Im Tierische Nebenprodukte Beseitigungsgesetz gibt es unterschiedliche Kategorien, die überprüft wurden. „Kategorie 1 dieser Verordnung bezieht sich auf „ganze Tierkörper und alle Körperteile, einschließlich Häute und Felle“. Wildtiere unterfallen nur der Kategorie 1, wenn der Verdacht auf eine übertragbare Krankheit besteht. Kategorie 2 erfasst vor allem Gülle, tierische Nebenprodukte im Abwasser und Tierkörper und Teile, die nicht zum menschlichen Verzehr geschlachtet wurden,“ erläutert die Staatsanwaltschaft.

„Die „Köder“, die vorliegend ausgelegt worden sein sollen, werden weder von Kategorie 1 noch von der Kategorie 2 erfasst. Sie wären der Kategorie 3 zuzuordnen (Schlachtabfälle, in einem Fall Wildtier-Kadaver). Damit besteht kein Verdacht einer Strafbarkeit nach dem Tierische Nebenprodukte Beseitigungsgesetz. Sonstige Straftatbestände kommen nicht in Betracht.“

VEW: Mögliche rechtliche Schritte gegen Verursacher

Zu prüfen sei nun noch durch die zuständige Verwaltungsbehörde, ob eine Ordnungswidrigkeit vorliegt. Die Akten seien der Behörde zur Prüfung vorgelegt worden, so die Staatsanwaltschaft. Dass die Ermittlung eingestellt wurde, beeinflusst den Fortgang des Genehmigungsverfahrens nicht, heißt es im Kasseler Regierungspräsidium.

Stefan Kieweg, Prokurist beim Windparkplaner VEW, geht davon aus, dass die Erhebungen zur Vogelwelt, die von VEW bereits gemacht wurden, auch weiterhin Bestand haben – und nicht das anschließend gemachte Gutachten der Naturschützer. Das VEW-Gutachten sei noch vor den Fütterungen erfolgt.

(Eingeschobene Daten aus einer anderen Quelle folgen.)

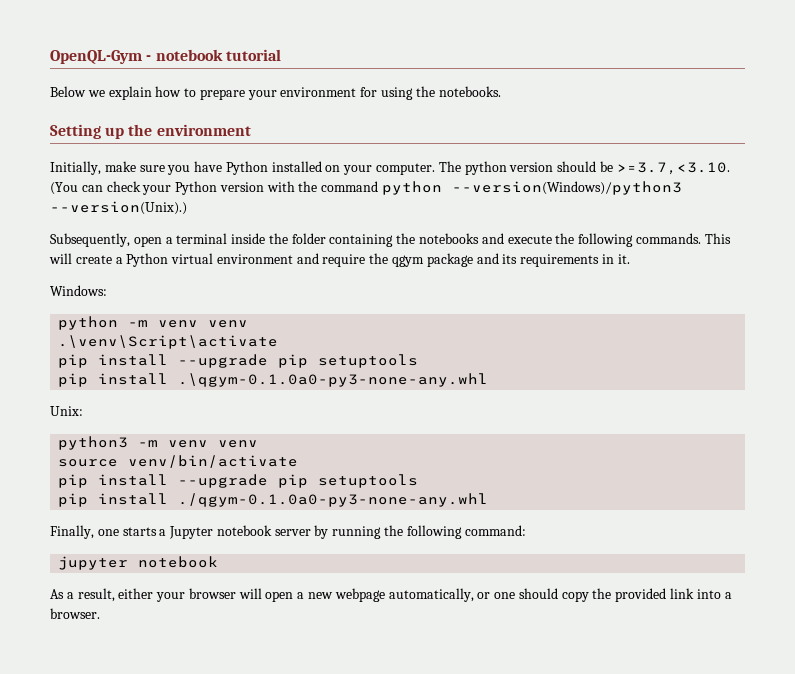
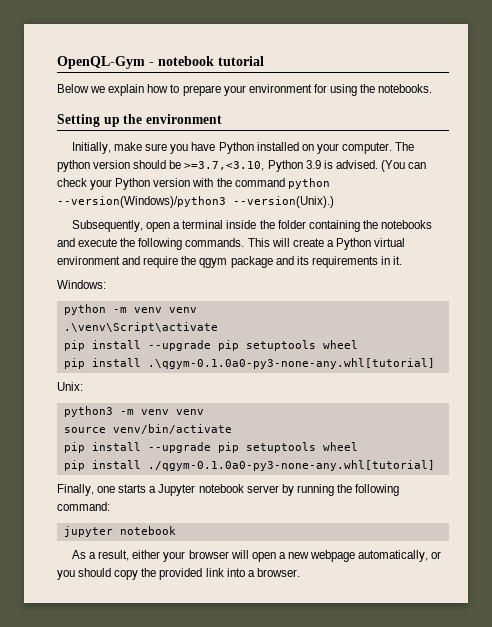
[616,162,730,175] >=3.7,<3.10. -> [184,160,378,172] >=3.7,<3.10, Python 3.9 is advised.
[58,373,489,387] // pip install .\qgym-0.1.0a0-py3-none-any.whl -> [322,340,358,349] [63,358,435,369] wheel // pip install .\qgym-0.1.0a0-py3-none-any.whl[tutorial]
[58,493,489,507] // pip install ./qgym-0.1.0a0-py3-none-any.whl -> [322,442,358,451] [63,460,435,471] wheel // pip install ./qgym-0.1.0a0-py3-none-any.whl[tutorial]
[494,592,516,599] one -> [57,570,75,580] you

Dass der Fall keine strafrechtliche Relevanz habe, nehme er so hin, sagt Kieweg. Dennoch werde man zunächst weiter abwarten. Und, so Kieweg, „wir behalten uns rechtliche Schritte gegen den Verursacher vor“. Wie berichtet, hatte ein Gutachter, der im Auftrag von VEW am Mühlenberg unterwegs war, einen Mann dabei gefilmt, wie der Fleischreste aus dem Auto auslud. Erstmals waren im Frühjahr 2019 Überreste von Hausschweinen in dem Gebiet zwischen Herzhausen und Buchenberg entdeckt worden. Zumeist waren es Füße, Backen und Rippen der Tiere.